O presidente Luiz Inácio Lula da Silva (PT) afirmou nesta quarta-feira (17) que encerra o ano em um contexto “amplamente favorável”, embora isso não se reflita nas pesquisas de opinião. A declaração foi feita durante a abertura da última reunião ministerial do ano, realizada na Residência Oficial da Granja do Torto, em Brasília.
“Conseguimos concluir o ano em uma situação bastante vantajosa, mesmo que isso não se manifeste com a intensidade necessária nas pesquisas públicas. Isso ocorre devido à polarização existente no país”, declarou o líder petista.
Lula fez uma analogia entre a atual situação política e a rivalidade histórica entre os times de futebol Cruzeiro e Atlético Mineiro, ressaltando que as posições raramente mudam. “Há uma rivalidade em que ninguém altera sua posição, exceto em momentos extremos. E esses momentos extremos são as eleições que se aproximam no próximo ano. No ano que vem, as pessoas terão a chance de decidir que tipo de país desejam”, afirmou.
A declaração do presidente surge após a divulgação da pesquisa Genial/Quaest, que revelou um cenário de estabilidade e polarização na avaliação do governo.

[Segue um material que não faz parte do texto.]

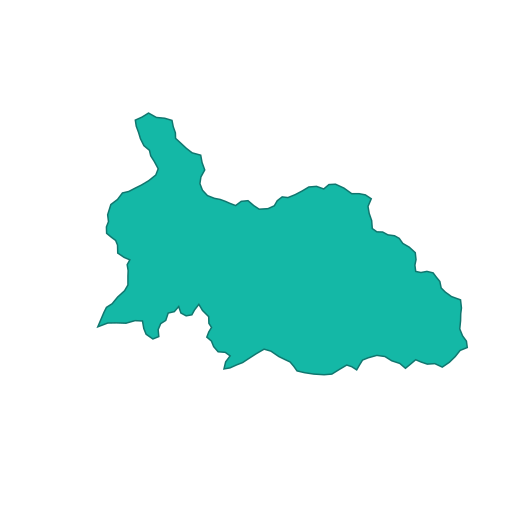 outline of Guabiruba, Santa Catarina, Brazil, rotated 68°
{"feature_id": "56859067B25663220067280", "entity_name": "Guabiruba", "entity_type": "district", "adm_level": 2, "iso_a3": "BRA", "parent_name": "Brazil", "parent_adm1": "Santa Catarina", "projection": "natural_earth1", "projection_center": [-49.027, -27.109], "detail": "fine", "context": "isolated", "style": "filled", "palette": "teal", "viewbox_px": 512, "rotation_deg": 68, "n_neighbors": 0, "source": "geoboundaries", "source_scale": "gbopen_adm2", "svg_char_len": 2343}
<svg xmlns="http://www.w3.org/2000/svg" viewBox="0 0 512 512"><g transform="rotate(68 256 256)"><path d="M83.2,302.1L84.5,309.6L84.8,317.0L90.8,318.4L97.5,318.6L103.9,319.2L111.7,318.6L118.1,315.2L123.7,316.1L130.2,314.9L138.5,314.0L143.4,318.6L146.0,327.4L147.3,335.7L147.8,342.5L148.5,349.8L147.5,356.2L151.7,363.2L153.9,371.3L162.2,378.1L168.9,379.9L173.0,383.8L179.0,386.0L184.4,383.1L189.0,380.3L194.0,380.3L201.5,383.1L207.9,378.8L212.3,374.4L215.8,378.7L221.6,380.0L226.5,382.2L234.9,385.6L239.0,390.9L242.2,399.6L246.4,407.3L247.6,413.9L251.4,418.2L262.4,429.2L262.6,418.6L265.7,410.5L269.6,401.7L270.6,392.4L273.7,385.6L281.2,387.2L287.4,387.2L294.3,382.7L294.3,376.3L287.6,374.3L283.0,369.7L281.9,363.8L276.0,358.8L277.0,352.6L273.9,346.6L280.7,347.0L285.3,343.2L286.5,337.5L283.0,333.2L279.4,327.1L286.5,326.0L294.5,322.6L300.8,324.9L305.6,324.0L308.7,328.2L312.8,332.0L318.1,329.2L324.2,329.2L330.6,327.0L333.8,320.6L338.9,317.4L342.8,323.8L348.7,328.0L350.0,322.0L349.7,314.5L349.8,308.3L348.5,301.9L346.7,292.5L345.4,283.4L349.8,277.8L357.8,272.5L362.9,267.9L367.0,264.1L372.4,262.3L377.9,261.0L382.3,254.8L387.1,246.7L391.6,237.3L393.9,229.9L392.4,221.2L391.1,212.7L394.5,208.7L399.3,205.3L395.7,200.7L392.4,196.2L392.4,190.2L393.4,181.2L397.5,174.1L404.0,169.4L409.5,162.9L416.1,159.5L414.3,153.8L412.0,146.8L416.1,142.7L420.4,137.7L422.8,130.5L428.8,124.9L427.0,116.6L423.9,109.0L420.0,102.1L420.0,94.4L413.8,92.8L407.4,94.4L399.9,94.4L392.7,90.6L386.2,87.8L381.2,85.0L373.3,82.8L366.8,90.0L360.4,94.0L355.0,96.3L348.5,95.1L342.6,96.9L338.0,98.1L334.3,103.3L333.1,109.3L330.1,113.7L324.0,112.1L319.3,109.0L312.6,107.1L305.2,110.6L299.3,115.2L293.3,116.6L289.1,120.0L285.8,125.8L281.2,129.6L278.9,134.9L274.1,137.9L266.5,135.5L258.9,135.1L252.0,133.6L246.1,127.7L240.3,131.7L236.8,137.1L234.1,143.9L226.0,149.0L219.2,155.4L217.1,161.6L219.2,168.1L214.1,173.8L211.8,181.2L213.0,188.8L213.8,196.8L213.8,204.5L211.0,209.6L212.7,215.6L216.3,220.2L216.6,227.1L213.8,235.5L208.6,239.1L201.7,242.7L199.8,249.2L201.6,256.0L197.3,260.6L193.7,264.1L190.1,268.1L187.0,272.9L181.8,278.4L174.9,281.0L167.9,280.9L162.1,277.5L157.0,271.3L149.1,271.0L141.8,269.5L136.4,276.6L130.0,280.3L124.0,283.1L116.8,286.5L111.6,284.6L105.1,284.3L98.8,283.1L94.1,289.0L90.2,296.5L83.2,302.1Z" fill="#14b8a6" stroke="#0f766e" stroke-width="1.5"/></g></svg>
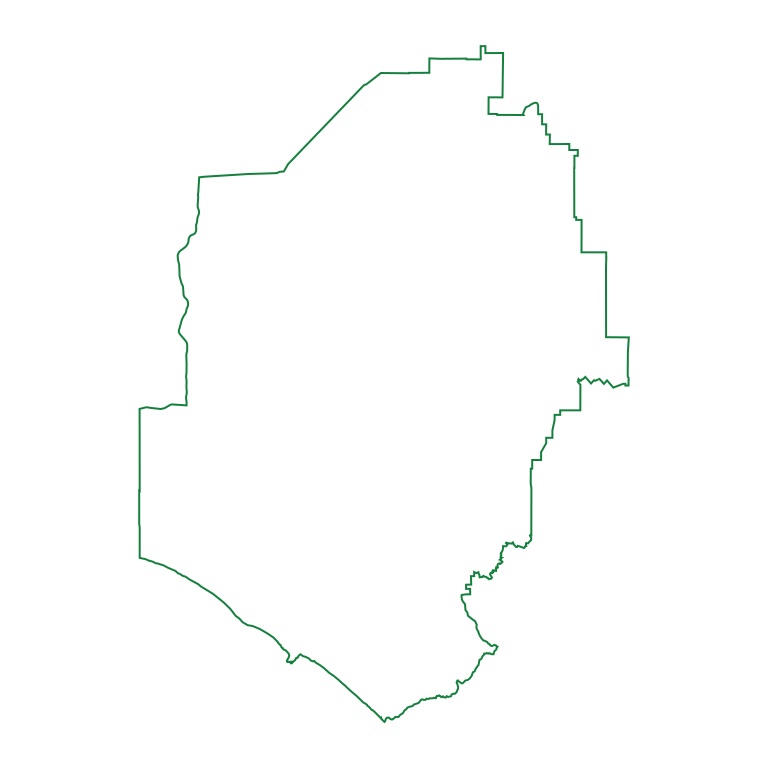 Nannup, Western Australia, Australia
{"feature_id": "25037944B96867361654532", "entity_name": "Nannup", "entity_type": "district", "adm_level": 2, "iso_a3": "AUS", "parent_name": "Australia", "parent_adm1": "Western Australia", "projection": "equal_earth", "projection_center": [115.67, -34.135], "detail": "fine", "context": "isolated", "style": "outline", "palette": "green", "viewbox_px": 768, "rotation_deg": 0, "n_neighbors": 0, "source": "geoboundaries", "source_scale": "gbopen_adm2", "svg_char_len": 6098}
<svg xmlns="http://www.w3.org/2000/svg" viewBox="0 0 768 768"><path d="M139.7,557.9L145.7,559.2L148.8,560.6L152.6,561.6L155.4,563.1L157.6,563.5L163.4,565.3L168.3,567.9L175.4,570.9L178.0,573.3L179.9,573.9L182.8,575.9L185.4,576.6L190.1,579.8L198.4,584.3L200.8,586.4L213.2,594.0L223.9,602.6L230.4,609.0L235.7,615.9L239.3,618.5L242.6,622.2L247.7,625.2L252.5,626.0L259.6,628.9L267.7,633.6L273.4,637.5L278.0,642.2L278.4,643.3L279.4,644.0L279.6,644.6L280.6,645.1L281.6,647.5L282.9,648.2L283.1,649.2L285.9,650.5L288.6,653.5L289.3,655.3L288.5,658.0L287.4,659.4L287.5,660.1L286.9,660.8L286.9,661.3L287.4,661.4L287.6,662.0L289.7,662.1L290.5,661.8L290.6,663.0L291.1,663.4L291.9,663.2L292.5,662.5L292.2,661.9L293.1,661.8L293.2,661.4L294.1,661.0L294.7,660.4L295.1,660.1L295.8,658.5L296.1,658.5L296.5,657.8L297.6,657.8L298.1,656.6L299.1,655.3L300.5,654.3L303.2,656.3L305.0,656.6L309.0,658.5L310.7,660.5L313.1,661.4L314.4,661.0L315.5,662.5L319.9,665.1L324.2,668.3L329.4,673.0L334.4,676.4L338.7,680.0L341.9,683.0L346.0,686.4L346.6,687.2L351.4,691.6L356.9,696.2L363.2,702.4L366.4,704.3L367.0,704.8L367.3,705.7L369.2,707.0L371.5,709.8L372.7,710.2L374.8,712.1L380.5,717.8L380.7,718.0L381.1,717.6L381.4,718.2L381.3,718.9L384.4,721.9L385.2,721.0L385.9,718.7L387.1,717.7L388.8,717.6L390.6,719.2L392.2,719.5L394.0,718.3L395.4,716.9L397.3,717.1L398.7,716.8L399.6,715.4L403.1,712.9L404.6,710.3L406.3,709.2L407.4,707.6L409.6,706.7L411.6,706.3L413.0,705.7L413.7,704.6L418.5,703.0L419.8,701.6L421.0,699.7L422.7,699.4L423.7,699.9L425.6,699.8L426.5,698.7L428.6,699.0L429.6,698.3L432.4,698.3L434.4,697.8L435.5,698.2L436.1,697.9L436.2,696.8L436.8,696.0L438.0,696.0L439.0,695.4L439.9,696.1L440.5,696.1L441.3,697.2L442.5,696.9L443.0,696.4L444.1,697.3L445.8,697.5L446.8,696.2L448.0,696.9L450.7,696.4L451.3,695.8L451.5,694.7L452.2,694.1L453.3,693.7L454.7,693.9L455.7,693.0L456.8,691.8L457.5,689.7L457.9,689.2L458.2,687.2L457.3,684.0L456.6,682.7L457.3,680.6L457.9,680.4L459.3,681.8L461.6,683.3L462.5,683.3L463.5,682.5L465.2,680.6L467.6,680.0L469.4,678.8L471.6,676.0L472.9,672.3L474.6,671.4L475.8,668.6L478.6,664.7L479.4,660.2L479.8,659.6L481.0,659.2L481.7,658.2L482.3,656.5L484.0,654.7L484.2,653.6L485.6,653.7L486.5,653.1L488.1,653.6L488.4,653.3L489.0,653.5L489.7,653.2L491.3,654.2L493.6,654.2L493.6,653.4L494.4,651.3L496.2,649.5L496.5,648.4L497.3,646.9L496.7,646.9L496.4,645.7L494.5,644.9L491.9,646.1L490.3,645.4L489.6,644.2L488.2,643.6L487.3,642.1L484.6,640.7L483.4,640.5L481.7,638.6L479.9,635.9L478.3,632.1L478.3,631.4L477.5,630.4L476.6,628.2L476.4,627.6L476.7,624.7L475.1,621.3L474.6,620.6L473.5,620.2L467.9,615.7L467.5,613.0L466.7,611.6L465.5,610.1L465.0,604.2L462.9,601.5L461.9,599.5L461.5,596.4L461.7,595.0L465.1,594.4L470.2,594.3L470.1,588.8L466.1,588.9L466.1,584.7L471.2,584.6L471.0,576.1L474.2,576.1L474.2,572.0L476.3,573.2L478.4,572.2L478.7,573.6L479.5,575.2L479.6,577.3L482.5,577.0L482.9,576.7L483.1,576.0L483.5,575.9L484.7,576.7L486.3,576.9L486.6,577.4L487.6,578.2L487.9,578.0L489.1,579.2L491.5,578.5L491.9,577.5L490.1,574.5L490.2,573.5L490.8,572.9L492.2,573.1L492.5,572.8L492.2,572.0L492.4,571.7L492.7,571.8L492.7,572.3L493.3,572.3L493.5,571.7L492.8,571.0L492.6,570.6L492.9,570.2L496.0,570.9L496.1,569.9L495.9,568.5L496.2,567.3L497.4,567.8L497.9,567.5L497.4,566.1L497.7,564.4L499.3,563.3L499.9,564.0L500.3,563.9L502.4,562.2L502.3,561.5L500.9,560.7L500.7,559.7L500.1,559.6L501.0,558.9L500.8,558.6L501.1,558.4L501.0,557.9L501.7,557.6L500.9,557.3L500.7,557.8L500.5,557.4L500.6,557.0L501.0,556.7L500.8,555.1L501.3,554.8L501.3,554.1L500.9,553.7L501.2,553.3L501.0,552.8L502.0,551.7L502.8,549.7L503.1,546.1L505.9,546.4L507.4,544.8L506.8,543.5L506.1,543.3L506.3,542.6L508.4,543.3L512.1,543.6L512.6,543.3L512.5,542.7L512.9,542.4L514.0,544.7L516.1,547.0L517.2,546.9L517.9,545.8L524.1,548.0L524.6,547.6L524.9,546.5L526.3,546.1L525.9,543.8L526.2,543.1L528.2,543.3L528.9,542.1L530.7,540.6L531.2,539.3L531.3,538.1L529.9,535.6L530.6,534.7L531.3,535.1L531.4,488.0L530.7,483.5L530.8,468.7L532.2,468.7L532.2,460.0L541.1,460.0L541.1,452.1L546.2,443.2L546.2,437.8L552.4,437.8L552.4,430.3L554.6,420.2L554.6,414.9L560.2,414.9L560.2,410.3L580.3,410.3L580.4,384.8L577.9,381.9L578.8,381.4L578.9,380.6L578.1,379.9L578.5,379.0L579.4,379.9L579.4,380.7L581.1,380.6L581.5,379.6L582.3,379.6L583.3,378.9L585.3,376.9L591.0,383.5L594.1,380.2L595.3,380.8L599.5,378.9L603.9,383.9L607.0,380.4L613.3,387.6L623.2,383.8L625.4,383.8L625.4,385.5L628.5,385.5L628.6,378.0L627.8,376.6L627.7,375.0L627.9,351.9L628.8,337.4L606.1,337.2L606.0,267.7L606.3,257.5L606.2,257.5L606.2,252.3L581.5,252.3L581.6,219.9L576.2,219.9L576.2,217.2L574.3,217.2L574.2,167.9L574.4,167.9L574.4,155.8L577.8,155.8L577.8,150.0L569.3,150.0L569.3,144.0L549.7,144.1L549.9,134.5L546.1,134.5L546.2,124.3L542.1,124.3L542.1,114.2L538.2,114.2L538.1,105.3L537.4,103.6L536.7,102.9L535.3,102.7L533.4,103.3L531.3,104.3L529.2,105.9L526.0,107.2L524.4,110.2L523.7,112.3L523.2,113.3L523.1,114.1L523.6,115.0L497.1,114.9L497.1,114.0L488.5,113.9L488.6,97.3L502.5,97.4L503.1,53.0L485.4,53.1L485.4,46.1L480.7,46.1L480.7,59.4L466.4,59.3L466.4,58.6L440.6,58.8L429.4,58.4L429.3,72.8L409.1,72.9L409.1,73.3L380.9,73.0L366.4,84.3L364.0,85.1L288.1,164.1L283.8,171.5L279.7,171.8L277.0,173.0L274.9,173.2L248.2,174.0L204.8,176.7L199.2,177.3L198.3,192.1L198.0,194.3L198.2,197.6L197.6,205.7L197.8,207.3L199.0,211.2L199.1,212.5L198.8,214.1L197.5,217.6L197.0,222.3L196.1,224.9L196.2,229.9L196.0,231.3L195.2,233.0L194.3,233.9L190.8,235.5L189.8,236.4L188.7,238.7L188.4,241.7L188.1,243.0L186.4,245.9L185.1,247.2L179.8,251.2L178.6,252.8L177.7,255.1L177.9,259.6L179.2,264.8L179.6,276.3L181.3,282.7L183.0,286.6L183.6,295.1L184.3,296.9L187.3,300.1L188.1,302.9L187.9,306.0L186.7,308.7L185.8,312.8L183.5,316.3L181.8,319.9L178.8,330.9L178.9,332.1L179.7,333.9L185.6,340.9L186.5,342.2L187.2,344.5L187.2,350.8L186.5,353.4L186.3,355.5L186.6,364.4L186.5,372.8L186.1,376.4L186.6,381.8L186.4,386.4L186.8,392.8L186.0,397.6L186.6,402.4L186.5,405.4L172.0,404.4L170.4,404.8L164.5,408.2L160.7,409.0L150.6,407.9L146.6,407.2L139.6,408.9L139.7,490.9L139.2,490.6L139.2,524.0L139.7,527.2L139.7,557.9Z" fill="none" stroke="#15803d" stroke-width="2"/></svg>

De acordo com o levantamento, 49% dos brasileiros desaprovam a administração de Lula, enquanto 48% a aprovam, configurando um empate técnico dentro da margem de erro.
Além disso, a pesquisa indica que 34% dos cidadãos avaliam o governo de forma positiva, um aumento em relação a novembro, quando esse percentual era de 31%. Por outro lado, a avaliação negativa se manteve estável em 38%. No que diz respeito ao cenário eleitoral, Lula lidera as intenções de voto para 2026, com 39%, à frente do senador Flávio Bolsonaro, que possui 23%, corroborando o ambiente de divisão mencionado pelo presidente.